Tagetes lucida
The Huichol (Wixárica) call Tagetes lucida (Mexican Marigold), a plant native to the Americas, Tamutsáli and Yahutli. Its brightly-colored flowers are used in religious ceremonies on home altars as incense and decorative folk art associated with the Day of the Dead throughout Mexico and have a pre-Columbian origin. Siegel, Collings and Diaz document how the Huichol mix Tagetes lucida with tobacco (Nicotiana rustica), which they call Yé: “In ceremonial uses, the Huichol smoking of the yé/tumutsáli mixture is frequently accompanied by ingestion of peyote, tesquino or nawa (fermented maize drink) cái or sotól (cactus distillate), and tepe (another alcoholic beverage). Such combinations inevitably produce extremely vivid hallucinations, but less intense visions are obtainable with the smoking mixture alone.”
In a fascinating article by a team of researchers led by Laura White Olascoaga, T. lucida (which they call pericón) is considered a link that joins the present with a pre-Hispanic past in that Yauhtli was strongly connected to the gods of rain and vegetation and was a symbolic offering as part of this vision of the cosmos. After the Conquest, with the advent of Christianity, T. lucida was associated with San Miguel, who was considered the divine protector of harvests, having power over lightning and storms. This belief persists in rural Central Mexico through the use of four bunches of T. lucida flowers tied together in the form of a cross and placed over the doorways of farmers’ homes and work places.
Medicinally, the fresh herbage is used to treat abdominal pain, to promote lactation, and to alleviate rheumatism. New research has shown that extractions from T. lucida can be used on a large scale as a natural insecticide to protect crops from infestation.
María Eva González-Trujano and a group of Mexican scientists published a study in which “preliminary data provide evidence and give support to the properties attributed to T. lucida in the traditional medicine to alleviate pain.” The authors highlight this plant’s ancient uses among the Nahuatl ethnicity and affirm that T. lucida “was and remains one of the most sacred plants used frequently in Mexico.” In their conclusion, they affirm that extracts of T. lucida “did not produce gastric damage at antinociceptive doses,” which is considered “the most common adverse effect of analgesic anti-inflammatory drugs” used in pain therapy. This, therefore, makes T. lucida a more appropriate candidate for use in treating gastrointestinal diseases.

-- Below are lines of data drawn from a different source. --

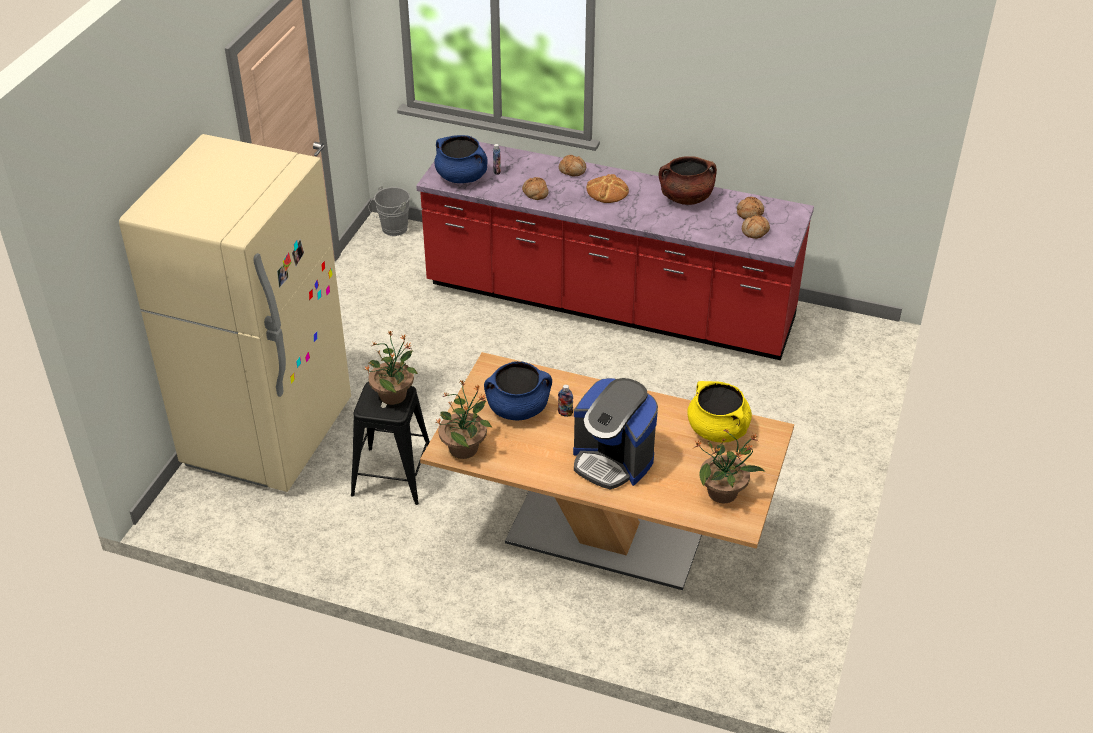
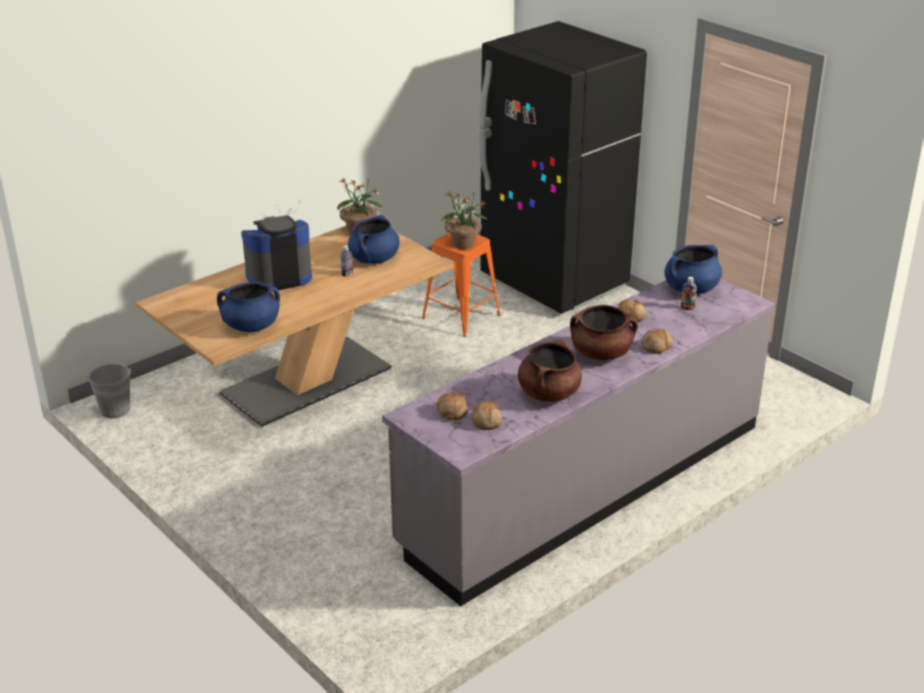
camera: 120 degrees right, 10 degrees down
(268, 434) = (554, 282): beige fridge -> black fridge
(392, 229) = (806, 397): grey bucket -> grey bucket (115, 408)
(393, 476) = (461, 316): black stool -> orange stool
(607, 191) = (601, 353): bread -> brown cooking pot
(609, 305) = (584, 484): red counter -> grey counter
(718, 430) = (251, 326): yellow cooking pot -> blue cooking pot
(723, 493) = (193, 306): potted plant -> none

Another team of researchers from Mexico headed by González-Trujano and G. Pérez-Ortega, investigated the ethnobotany, phytochemistry and pharmacology of the tranquilizing properties of Tagetes lucida. The project was undertaken in Mexico’s Morelos State (which was formerly inhabited by Olmecs, Tlahuicas and Xochimilcas) in recognition of this area’s longstanding and “large biocultural heritage that is reflected in the traditional knowledge of the use and management of plants.” The research methodology included interviewing eight traditional healers (five women and three men) as well as twenty-five merchants of medicinal plants (seventeen women, eight men) about how they are accustomed to treat anxiety. As a result of these conversations, the scientists discovered that T. lucida “was not the most important species for treating ailments of the nervous system, but it was well-known for these properties.” In the markets, T. lucida was not sold alone, but rather in preparations that were mixtures of “other well-known anxiolytic plants, such as Ternstroemia sylvatica, or T. pringlei, Citrus sinensis, Passiflora incarnata or Agastache mexicana.” In addition, the scientists prepared extracts of T. lucida to examine the plant´s sedative-like effects on laboratory mice, which did show “a significant but non-dependent decrease in the ambulatory and exploratory activities,” which they attributed to the coumarins contained in this plant species used traditionally in Mexican ethnomedicine as a tranquilizer.
Scientists from Texas and Mexico led by Julianna Kurpis studied the projected effects of anthropogenic climate change on Tagetes lucida in the coming decades and concluded that the habitat of this plant, “a native medicinal plant of important cultural and economic value in Mexico,” will become increasingly restricted and fragmented in scenarios modeled for 2050 and 2070. They also maintain that “current suitable habitat is threatened by agriculture, deforestation, and overgrazing.” The researchers highlight the importance of studying all these factors so that this information can “be used to help establish sound conservation plans, non-existent to date, for the species.” Certainly, this is undeniably prudent ecological advice that might well be applied to a wide range of other plant species, including, of course, those that pertain to the Microcosms electronic herbarium.